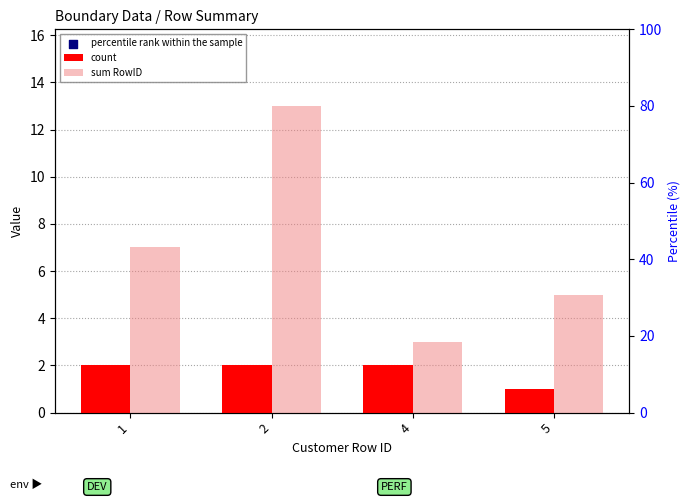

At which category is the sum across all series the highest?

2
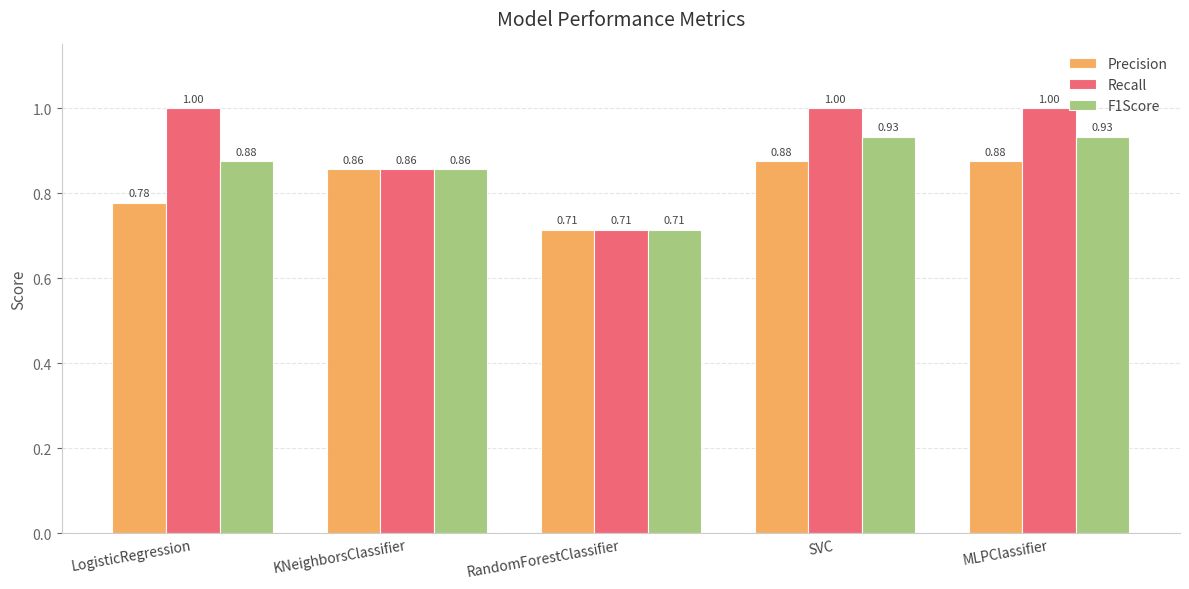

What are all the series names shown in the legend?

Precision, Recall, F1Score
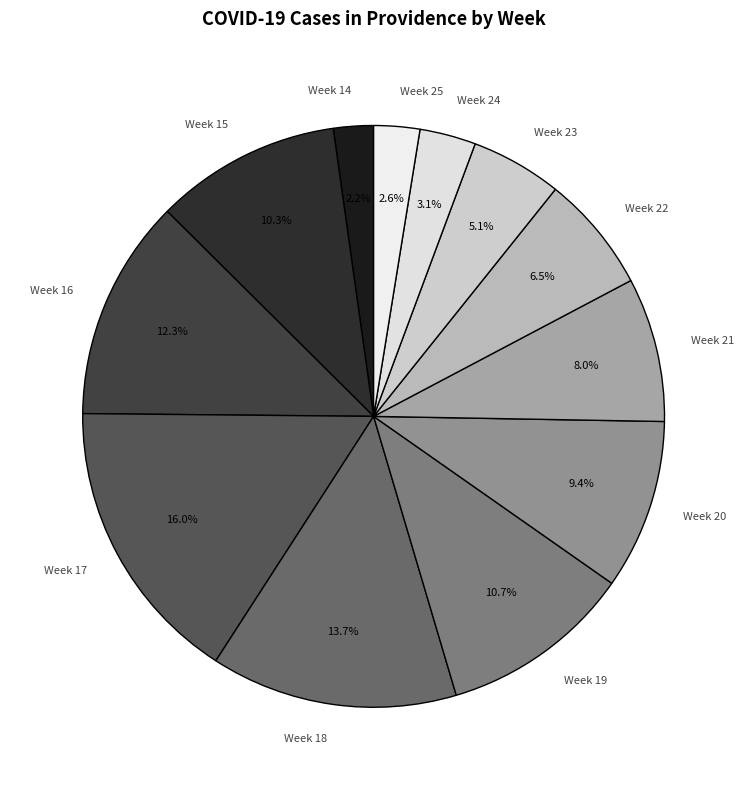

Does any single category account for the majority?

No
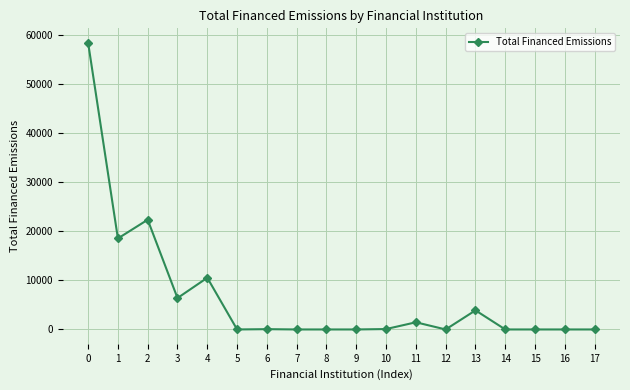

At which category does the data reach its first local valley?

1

================

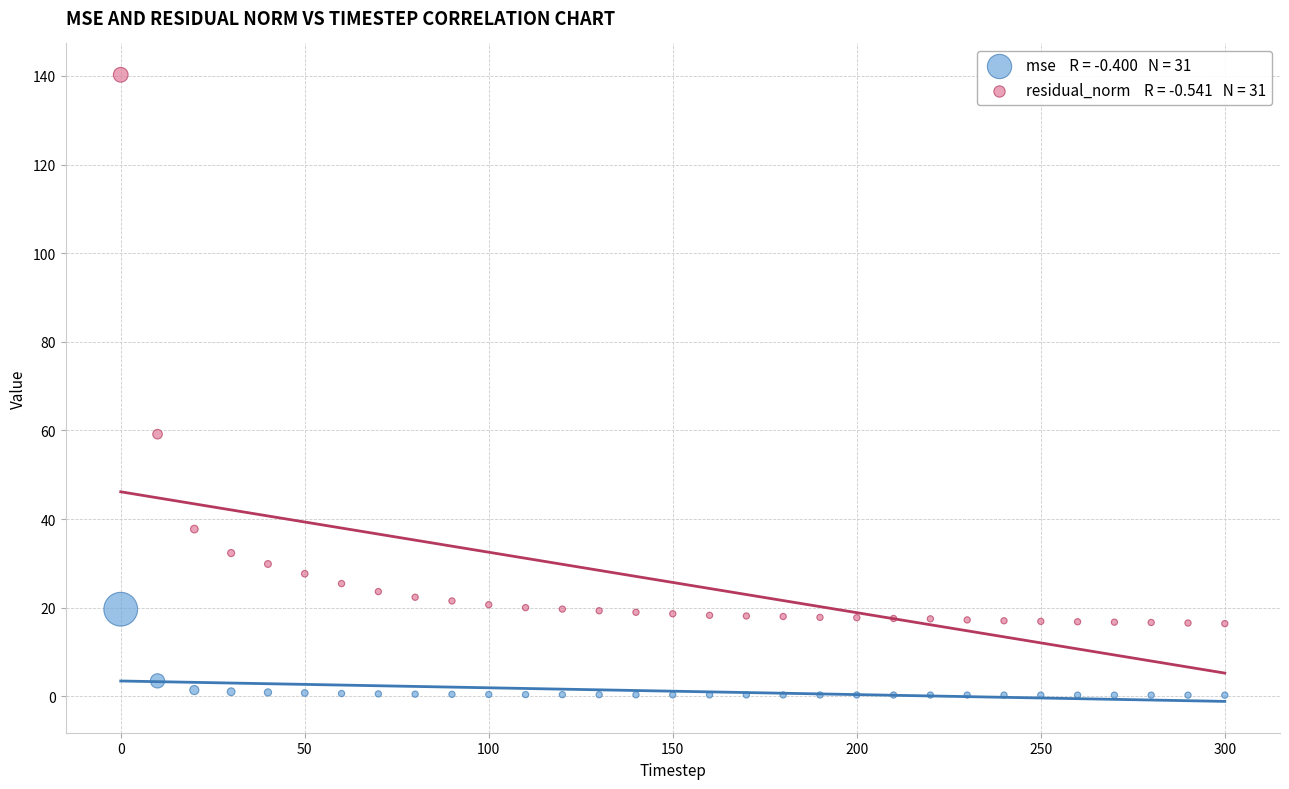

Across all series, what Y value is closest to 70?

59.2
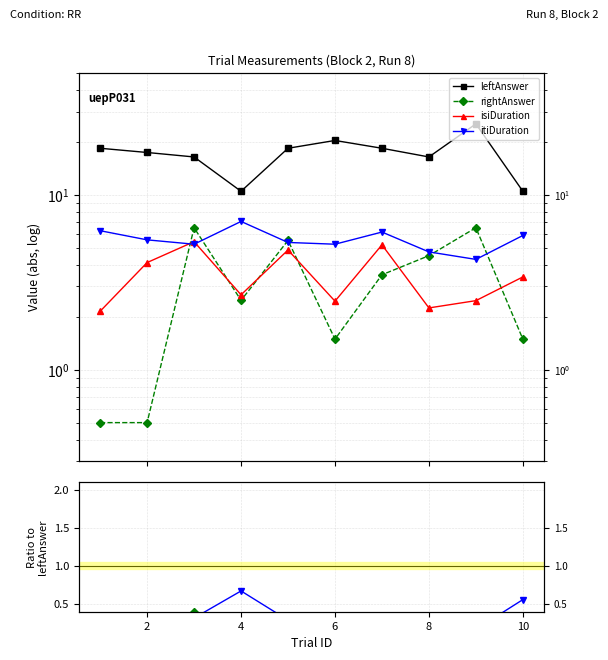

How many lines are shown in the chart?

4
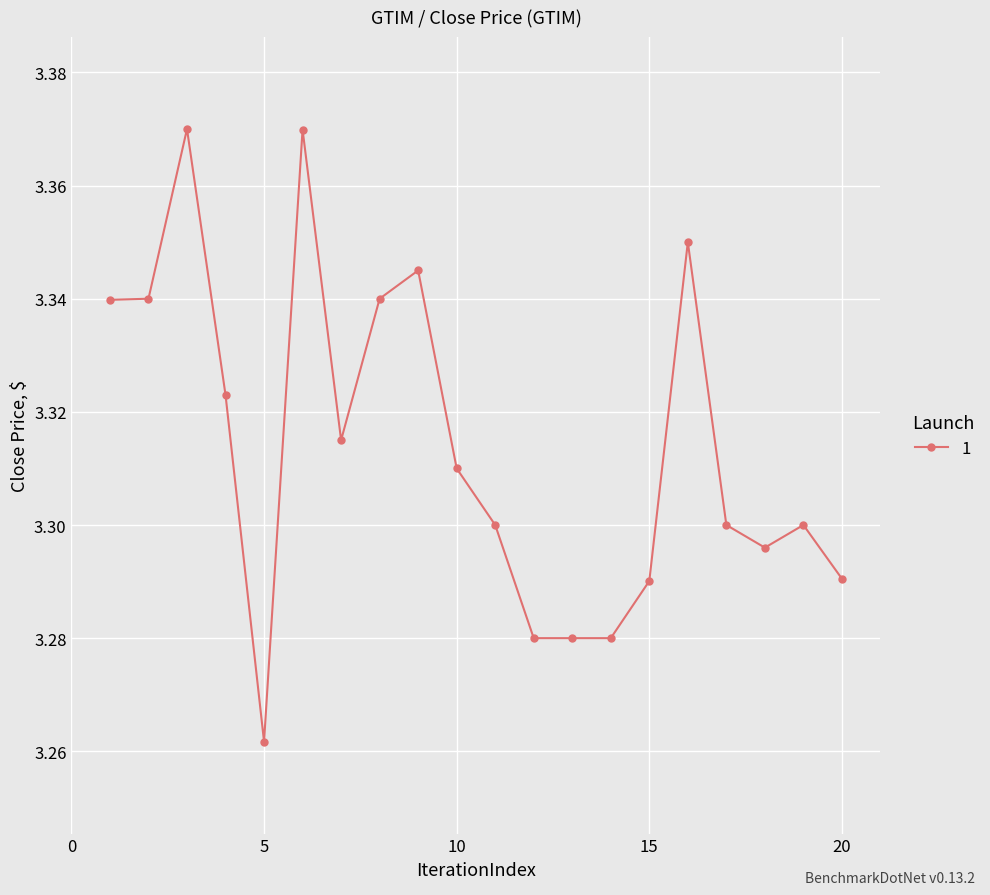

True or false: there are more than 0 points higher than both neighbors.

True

================

Transcribe the records word for word, from the line that contains "Precision, Recall, F1Score" through the line that contains "At which category does", with both of those lines included, and leave the pictures out of your answer.

(EXERCISE ANSWER):
Precision, Recall, F1Score

Does any single category account for the majority?

No

At which category does the data reach its first local valley?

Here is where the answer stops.